Drugmakers’ Business Practices Draw Scrutiny
Three top California Medicaid officials in charge of pharmacy issues failed to disclose trips paid for by drug-industry funded business groups, California Watch/San Francisco Chronicle reports. Officials who are directly involved in setting drug policy and negotiating payments took about 12 trips paid for by these nonprofit business groups. The nonprofits hold conferences such as the those attended by the Medicaid officials and raise their money through fees from drug representatives who attend conferences, too.
A spokesman for California's Medicaid agency said drug representatives do not try to influence officials at these meetings. In one case, panels at one meeting ended by 11 a.m., giving way to a full schedule of socializing and networking events (Jewett, 3/1).
Another drug industry practice that's come under scrutiny is the hiring of doctors to promote medicines, the Buffalo News reports.
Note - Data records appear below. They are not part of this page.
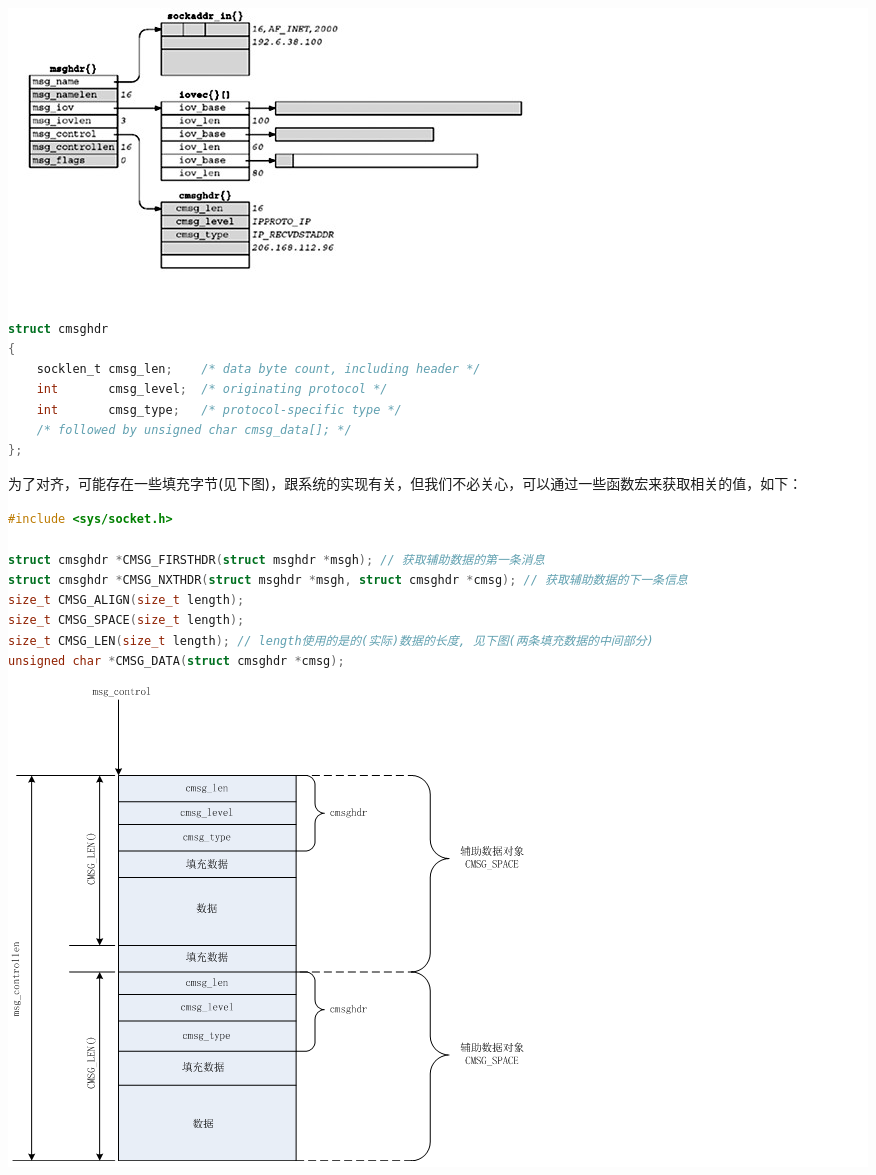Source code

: ![](https://github.com/EthsonLiu/personal-notes/blob/master/_image/023.jpg)

```c

struct cmsghdr
{
    socklen_t cmsg_len;    /* data byte count, including header */
    int       cmsg_level;  /* originating protocol */
    int       cmsg_type;   /* protocol-specific type */
    /* followed by unsigned char cmsg_data[]; */
};
```

为了对齐，可能存在一些填充字节(见下图)，跟系统的实现有关，但我们不必关心，可以通过一些函数宏来获取相关的值，如下：

```c
#include <sys/socket.h>

struct cmsghdr *CMSG_FIRSTHDR(struct msghdr *msgh);	// 获取辅助数据的第一条消息
struct cmsghdr *CMSG_NXTHDR(struct msghdr *msgh, struct cmsghdr *cmsg);	// 获取辅助数据的下一条信息
size_t CMSG_ALIGN(size_t length);	
size_t CMSG_SPACE(size_t length);
size_t CMSG_LEN(size_t length);	// length使用的是的(实际)数据的长度, 见下图(两条填充数据的中间部分)
unsigned char *CMSG_DATA(struct cmsghdr *cmsg);
```

![](https://github.com/EthsonLiu/personal-notes/blob/master/_image/024.png)
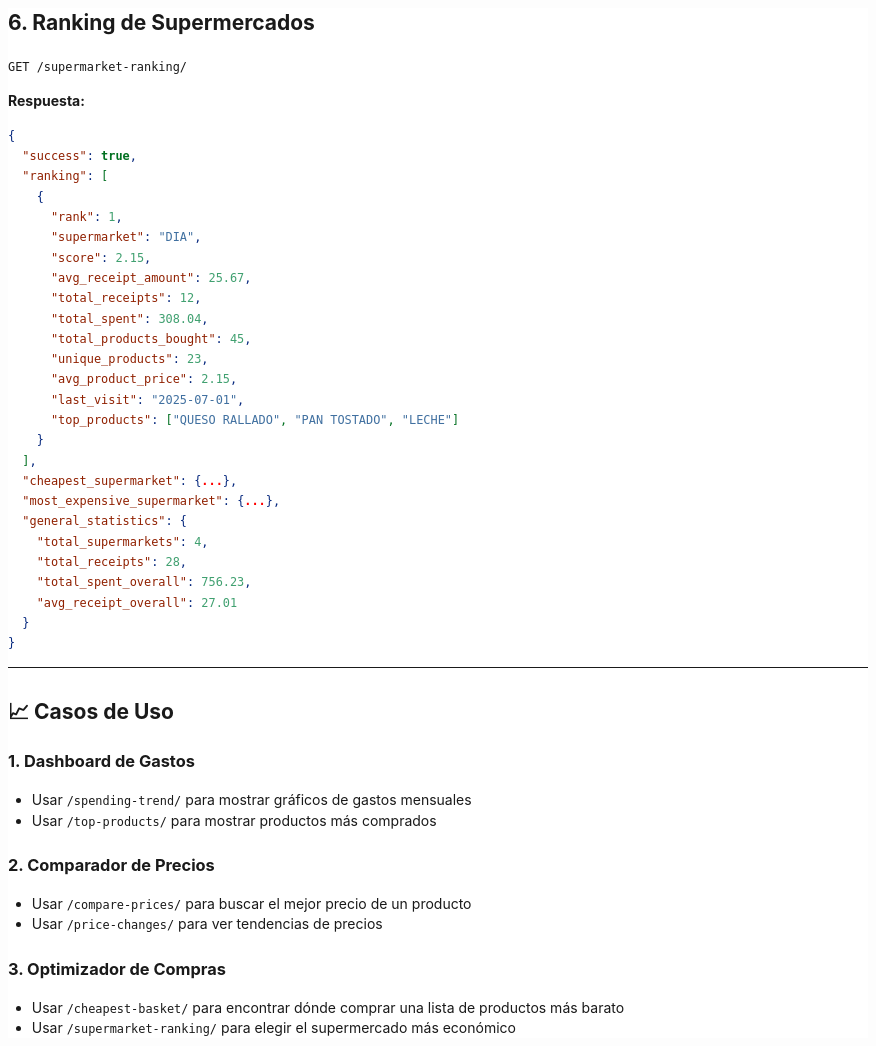 
## 6. Ranking de Supermercados
```http
GET /supermarket-ranking/
```

**Respuesta:**
```json
{
  "success": true,
  "ranking": [
    {
      "rank": 1,
      "supermarket": "DIA",
      "score": 2.15,
      "avg_receipt_amount": 25.67,
      "total_receipts": 12,
      "total_spent": 308.04,
      "total_products_bought": 45,
      "unique_products": 23,
      "avg_product_price": 2.15,
      "last_visit": "2025-07-01",
      "top_products": ["QUESO RALLADO", "PAN TOSTADO", "LECHE"]
    }
  ],
  "cheapest_supermarket": {...},
  "most_expensive_supermarket": {...},
  "general_statistics": {
    "total_supermarkets": 4,
    "total_receipts": 28,
    "total_spent_overall": 756.23,
    "avg_receipt_overall": 27.01
  }
}
```

---

## 📈 Casos de Uso

### 1. **Dashboard de Gastos**
- Usar `/spending-trend/` para mostrar gráficos de gastos mensuales
- Usar `/top-products/` para mostrar productos más comprados

### 2. **Comparador de Precios**
- Usar `/compare-prices/` para buscar el mejor precio de un producto
- Usar `/price-changes/` para ver tendencias de precios

### 3. **Optimizador de Compras**
- Usar `/cheapest-basket/` para encontrar dónde comprar una lista de productos más barato
- Usar `/supermarket-ranking/` para elegir el supermercado más económico
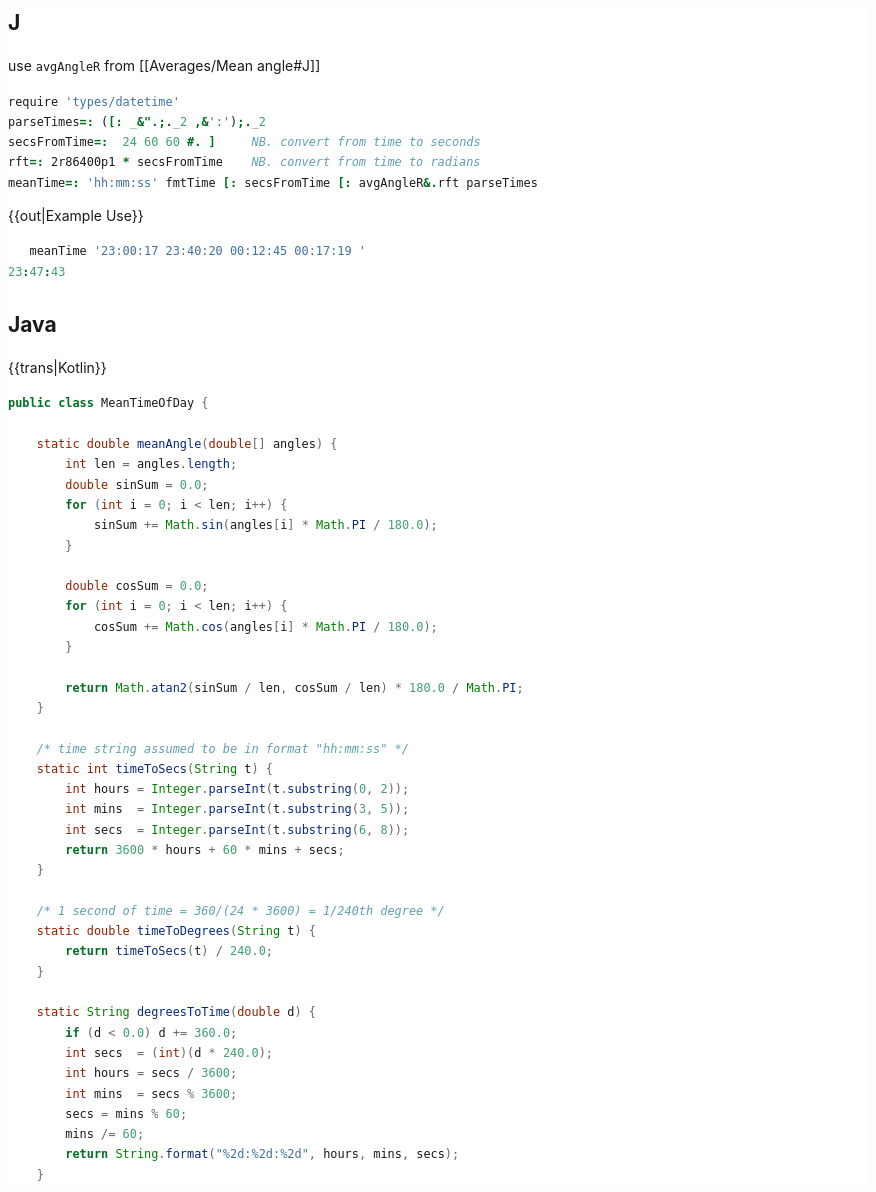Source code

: 

## J

use <code>avgAngleR</code> from [[Averages/Mean angle#J]]

```J
require 'types/datetime'
parseTimes=: ([: _&".;._2 ,&':');._2
secsFromTime=:  24 60 60 #. ]     NB. convert from time to seconds
rft=: 2r86400p1 * secsFromTime    NB. convert from time to radians
meanTime=: 'hh:mm:ss' fmtTime [: secsFromTime [: avgAngleR&.rft parseTimes
```

{{out|Example Use}}

```J
   meanTime '23:00:17 23:40:20 00:12:45 00:17:19 '
23:47:43
```



## Java

{{trans|Kotlin}}

```java
public class MeanTimeOfDay {

    static double meanAngle(double[] angles) {
        int len = angles.length;
        double sinSum = 0.0;
        for (int i = 0; i < len; i++) {
            sinSum += Math.sin(angles[i] * Math.PI / 180.0);
        }

        double cosSum = 0.0;
        for (int i = 0; i < len; i++) {
            cosSum += Math.cos(angles[i] * Math.PI / 180.0);
        }

        return Math.atan2(sinSum / len, cosSum / len) * 180.0 / Math.PI;
    }

    /* time string assumed to be in format "hh:mm:ss" */
    static int timeToSecs(String t) {
        int hours = Integer.parseInt(t.substring(0, 2));
        int mins  = Integer.parseInt(t.substring(3, 5));
        int secs  = Integer.parseInt(t.substring(6, 8));
        return 3600 * hours + 60 * mins + secs;
    }

    /* 1 second of time = 360/(24 * 3600) = 1/240th degree */
    static double timeToDegrees(String t) {
        return timeToSecs(t) / 240.0;
    }

    static String degreesToTime(double d) {
        if (d < 0.0) d += 360.0;
        int secs  = (int)(d * 240.0);
        int hours = secs / 3600;
        int mins  = secs % 3600;
        secs = mins % 60;
        mins /= 60;
        return String.format("%2d:%2d:%2d", hours, mins, secs);
    }
```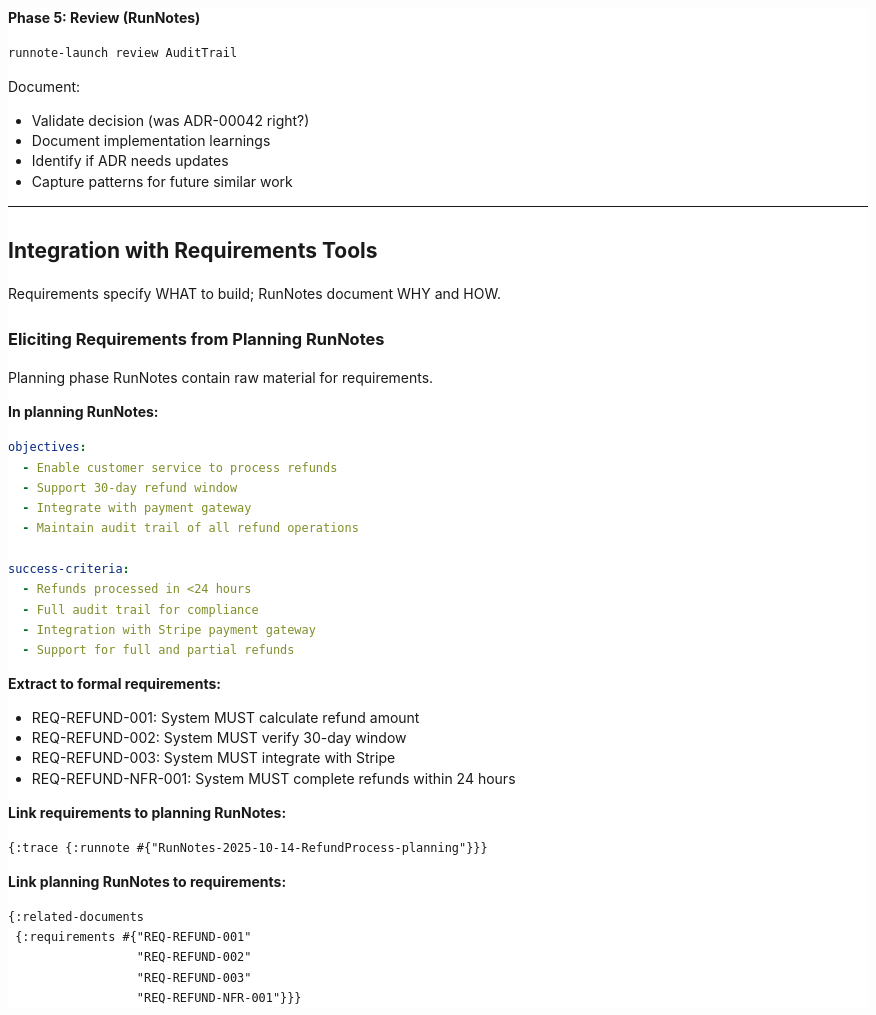 **Phase 5: Review (RunNotes)**
```bash
runnote-launch review AuditTrail
```

Document:
- Validate decision (was ADR-00042 right?)
- Document implementation learnings
- Identify if ADR needs updates
- Capture patterns for future similar work

---

## Integration with Requirements Tools

Requirements specify WHAT to build; RunNotes document WHY and HOW.

### Eliciting Requirements from Planning RunNotes

Planning phase RunNotes contain raw material for requirements.

**In planning RunNotes:**
```yaml
objectives:
  - Enable customer service to process refunds
  - Support 30-day refund window
  - Integrate with payment gateway
  - Maintain audit trail of all refund operations

success-criteria:
  - Refunds processed in <24 hours
  - Full audit trail for compliance
  - Integration with Stripe payment gateway
  - Support for full and partial refunds
```

**Extract to formal requirements:**
- REQ-REFUND-001: System MUST calculate refund amount
- REQ-REFUND-002: System MUST verify 30-day window
- REQ-REFUND-003: System MUST integrate with Stripe
- REQ-REFUND-NFR-001: System MUST complete refunds within 24 hours

**Link requirements to planning RunNotes:**
```edn
{:trace {:runnote #{"RunNotes-2025-10-14-RefundProcess-planning"}}}
```

**Link planning RunNotes to requirements:**
```edn
{:related-documents
 {:requirements #{"REQ-REFUND-001"
                  "REQ-REFUND-002"
                  "REQ-REFUND-003"
                  "REQ-REFUND-NFR-001"}}}
```
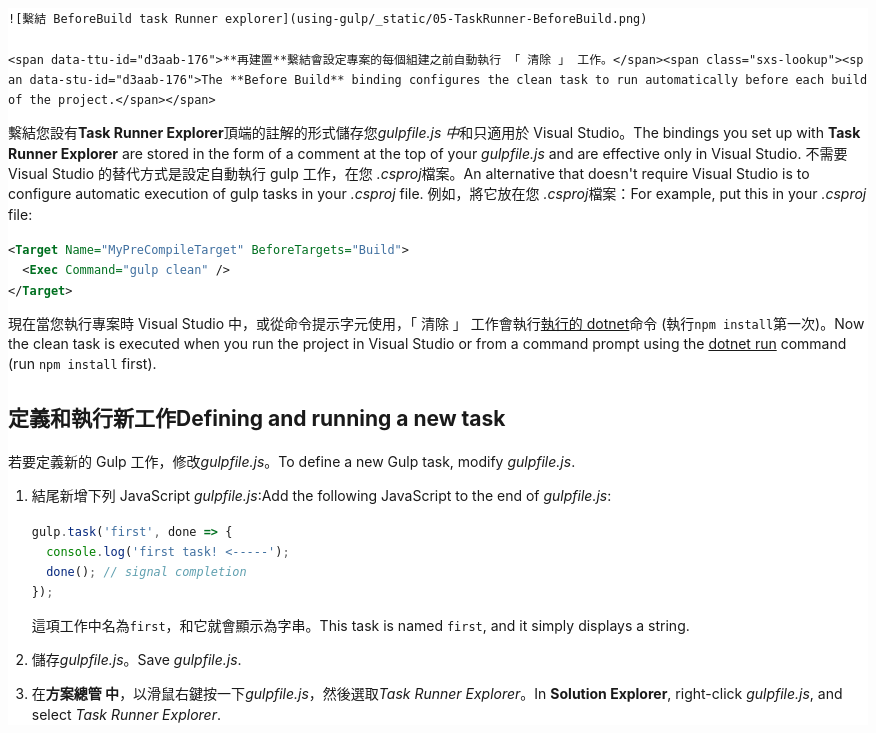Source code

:     ![繫結 BeforeBuild task Runner explorer](using-gulp/_static/05-TaskRunner-BeforeBuild.png)

    <span data-ttu-id="d3aab-176">**再建置**繫結會設定專案的每個組建之前自動執行 「 清除 」 工作。</span><span class="sxs-lookup"><span data-stu-id="d3aab-176">The **Before Build** binding configures the clean task to run automatically before each build of the project.</span></span>

<span data-ttu-id="d3aab-177">繫結您設有**Task Runner Explorer**頂端的註解的形式儲存您*gulpfile.js 中*和只適用於 Visual Studio。</span><span class="sxs-lookup"><span data-stu-id="d3aab-177">The bindings you set up with **Task Runner Explorer** are stored in the form of a comment at the top of your *gulpfile.js* and are effective only in Visual Studio.</span></span> <span data-ttu-id="d3aab-178">不需要 Visual Studio 的替代方式是設定自動執行 gulp 工作，在您 *.csproj*檔案。</span><span class="sxs-lookup"><span data-stu-id="d3aab-178">An alternative that doesn't require Visual Studio is to configure automatic execution of gulp tasks in your *.csproj* file.</span></span> <span data-ttu-id="d3aab-179">例如，將它放在您 *.csproj*檔案：</span><span class="sxs-lookup"><span data-stu-id="d3aab-179">For example, put this in your *.csproj* file:</span></span>

```xml
<Target Name="MyPreCompileTarget" BeforeTargets="Build">
  <Exec Command="gulp clean" />
</Target>
```

<span data-ttu-id="d3aab-180">現在當您執行專案時 Visual Studio 中，或從命令提示字元使用，「 清除 」 工作會執行[執行的 dotnet](/dotnet/core/tools/dotnet-run)命令 (執行`npm install`第一次)。</span><span class="sxs-lookup"><span data-stu-id="d3aab-180">Now the clean task is executed when you run the project in Visual Studio or from a command prompt using the [dotnet run](/dotnet/core/tools/dotnet-run) command (run `npm install` first).</span></span>

## <a name="defining-and-running-a-new-task"></a><span data-ttu-id="d3aab-181">定義和執行新工作</span><span class="sxs-lookup"><span data-stu-id="d3aab-181">Defining and running a new task</span></span>

<span data-ttu-id="d3aab-182">若要定義新的 Gulp 工作，修改*gulpfile.js*。</span><span class="sxs-lookup"><span data-stu-id="d3aab-182">To define a new Gulp task, modify *gulpfile.js*.</span></span>

1.  <span data-ttu-id="d3aab-183">結尾新增下列 JavaScript *gulpfile.js*:</span><span class="sxs-lookup"><span data-stu-id="d3aab-183">Add the following JavaScript to the end of *gulpfile.js*:</span></span>

    ```javascript
    gulp.task('first', done => {
      console.log('first task! <-----');
      done(); // signal completion
    });
    ```

    <span data-ttu-id="d3aab-184">這項工作中名為`first`，和它就會顯示為字串。</span><span class="sxs-lookup"><span data-stu-id="d3aab-184">This task is named `first`, and it simply displays a string.</span></span>

2.  <span data-ttu-id="d3aab-185">儲存*gulpfile.js*。</span><span class="sxs-lookup"><span data-stu-id="d3aab-185">Save *gulpfile.js*.</span></span>

3.  <span data-ttu-id="d3aab-186">在**方案總管 中**，以滑鼠右鍵按一下*gulpfile.js*，然後選取*Task Runner Explorer*。</span><span class="sxs-lookup"><span data-stu-id="d3aab-186">In **Solution Explorer**, right-click *gulpfile.js*, and select *Task Runner Explorer*.</span></span>
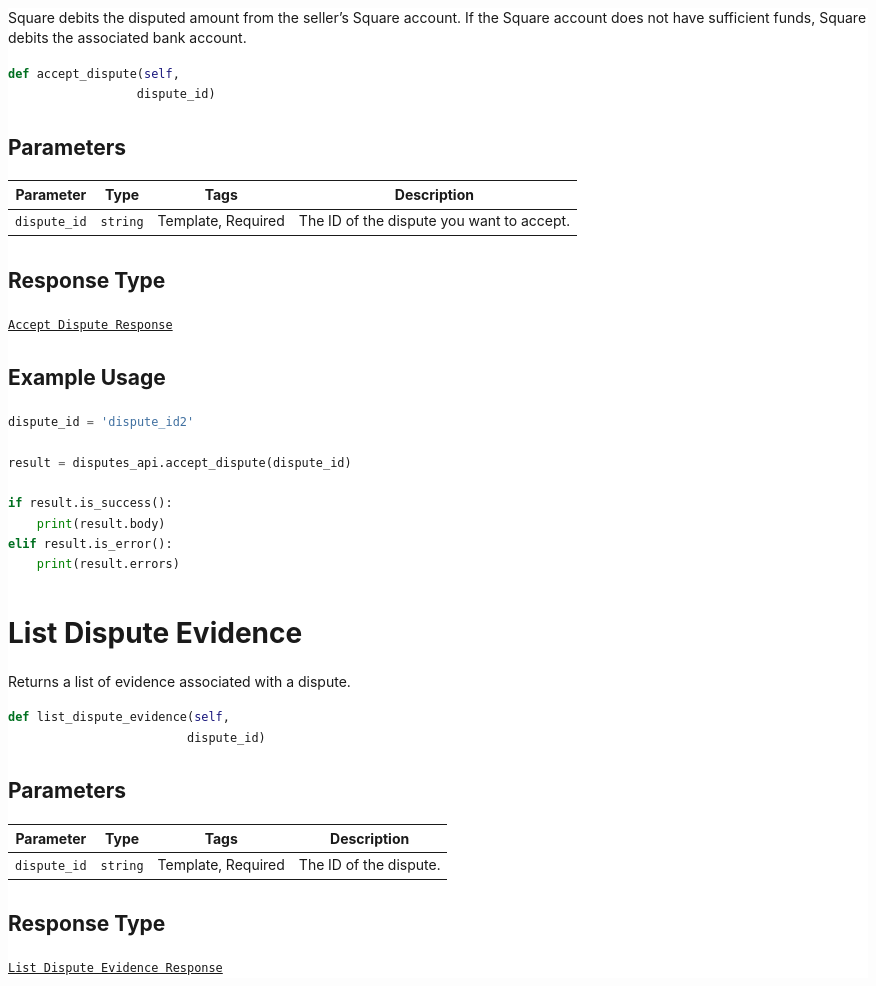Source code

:Square debits the disputed amount from the seller’s Square account. If the Square account
does not have sufficient funds, Square debits the associated bank account.

```python
def accept_dispute(self,
                  dispute_id)
```

## Parameters

| Parameter | Type | Tags | Description |
|  --- | --- | --- | --- |
| `dispute_id` | `string` | Template, Required | The ID of the dispute you want to accept. |

## Response Type

[`Accept Dispute Response`](/doc/models/accept-dispute-response.md)

## Example Usage

```python
dispute_id = 'dispute_id2'

result = disputes_api.accept_dispute(dispute_id)

if result.is_success():
    print(result.body)
elif result.is_error():
    print(result.errors)
```


# List Dispute Evidence

Returns a list of evidence associated with a dispute.

```python
def list_dispute_evidence(self,
                         dispute_id)
```

## Parameters

| Parameter | Type | Tags | Description |
|  --- | --- | --- | --- |
| `dispute_id` | `string` | Template, Required | The ID of the dispute. |

## Response Type

[`List Dispute Evidence Response`](/doc/models/list-dispute-evidence-response.md)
For instance, one Buffalo diabetes specialist earned $79,037 in the first nine months of 2009 from Eli Lilly to discuss the company's products at 69 events. "Drug and medical device companies, as well as the doctors they pay to speak or consult, consider the programs educational and the fees fair compensation for the physicians' time and knowledge." A push by lawmakers, state governments, and medical schools to make such arrangements more transparent has led some companies to disclose them (Davis, 2/28).